В воскресенье привезли из Иркутска письма, которые дожидались своих адресатов в общежитии. Моя радость не имела границ, когда мне вручили письмо от Хесуса. Я сидела на постели, радостно зарывшись в листочки. Большего восторга, чем это письмо от дорогого человека, здесь, в совхозе, и быть не могло.

Хесус писал, что, получив мое первое письмо, испытал огромную радость от того, что я его помню и думаю о нем. «Я здесь вспоминаю тебя каждую ночь и каждый день, которые проходят, и всегда смотрю на твою фотографию и чувствую, что ты в действительности рядом со мной. Любовь моя! Я очень хочу видеть тебя, держать в своих объятиях, целовать. Думаю, что ты смогла бы приехать в Москву на следующих каникулах или, если будет возможность, я сам приеду навестить тебя. Завтра начинаются занятия в университете, и думаю, что этот год будет трудным, поскольку мы будем проходить практику по хирургии в больнице. Но это неважно. Сейчас у меня есть девушка, о которой я мечтал, и я счастлив, что встретил тебя. Учись с упорством, с душой – и ты добьешься замечательных результатов. Я также буду много заниматься, постоянно думая о тебе. Ты – мое вдохновение, моя Настюша, моя девочка».

Он просил еще одну мою фотографию, маленькую, чтобы послать ее в Мехико своим родителям и сказать им, что я – «его невеста, его Настюша».

Мне хотелось ущипнуть себя: не сплю ли я, не сон ли это? Принц на белом коне стремительно мчался в мою сторону (а чем я лучше других?), не поворачивая головы на восторженные крики многочисленных поклонниц. За что мне столько счастья? Смогу ли я вынести на своих плечах такую ношу? В совхозе, среди окружающих особей мужского пола, в большинстве своем обитали люди противоположного толка – грубияны и алкаши.
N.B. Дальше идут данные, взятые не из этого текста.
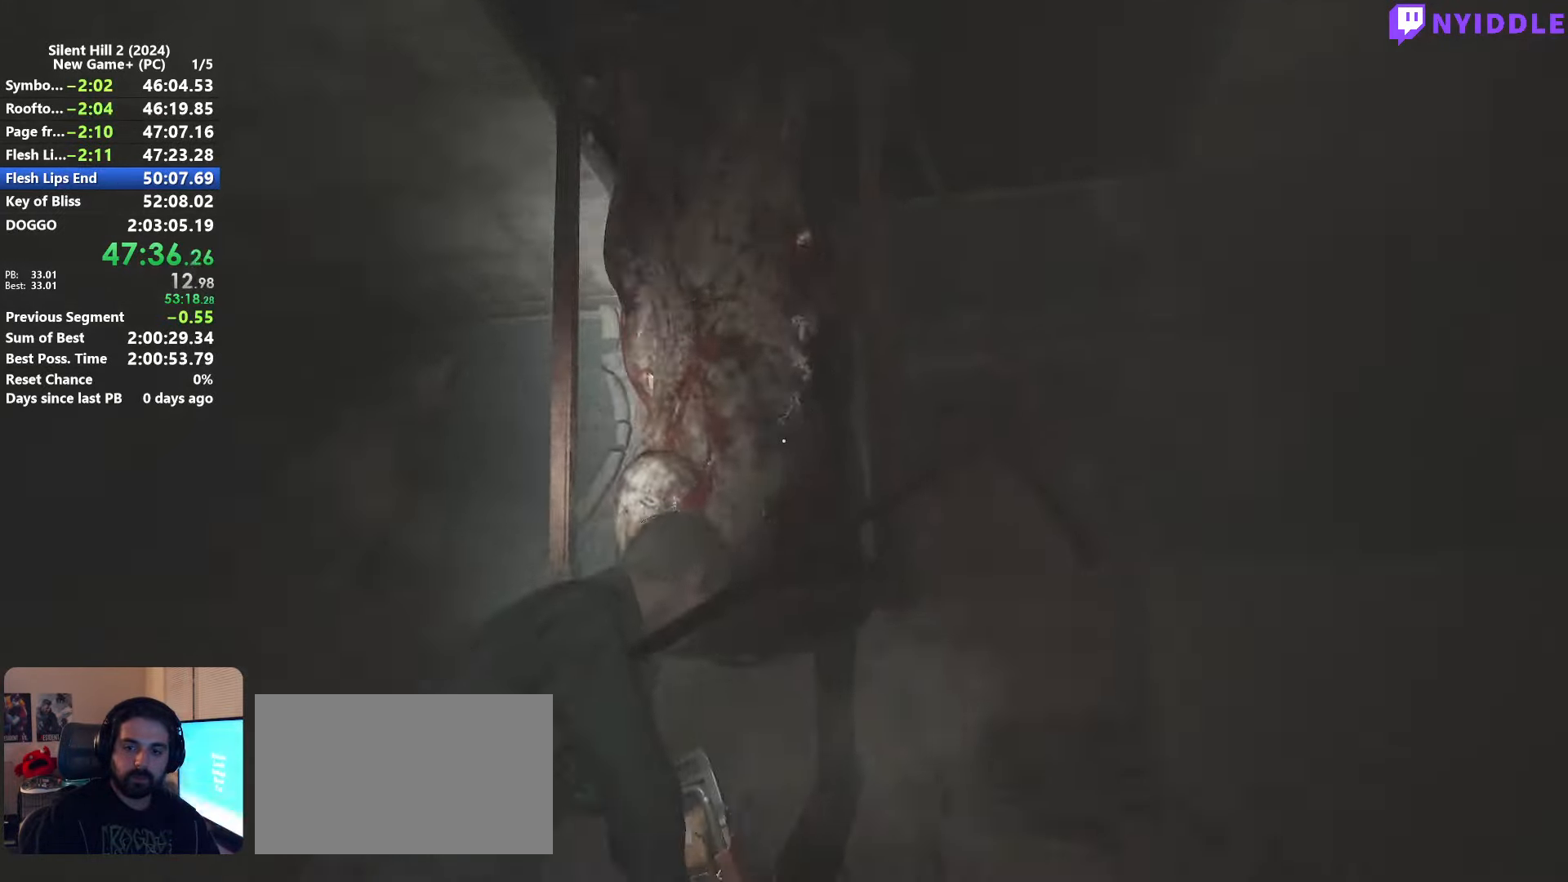
{"keys": [], "mouse": [], "events": [[84, "mouse_left", "down"], [184, "mouse_left", "up"], [267, "mouse_left", "down"], [367, "mouse_left", "up"], [467, "mouse_left", "down"], [500, "mouse_left", "up"]]}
В столовой пропитанные соляркой шофера подолгу распивали бутылки, причем, с таким видом, будто решали мировые проблемы. На моих глазах один бедолага упал лицом в тарелку и, полежав так четверть часа в компании бухающей братии, рухнул на пол, весь синий. Запечатлев на лицах глубокое сострадание, мужики бережно вынесли его на воздух. И в этом весь смысл жизни русского мужика: надраться и выйти в аут, чтобы ничего не видеть и не слышать? Пусть вокруг все горит синим пламенем!

Наверное, поэтому я воспринимала Хесуса, как пришельца с другой планеты. Он стремился получить хорошее образование, знал, чего хочет в жизни, и упорно добивался поставленной цели. Парень обладал тонким душевным устройством, осваивал классическую гитару, любил спорт, ходил в театр.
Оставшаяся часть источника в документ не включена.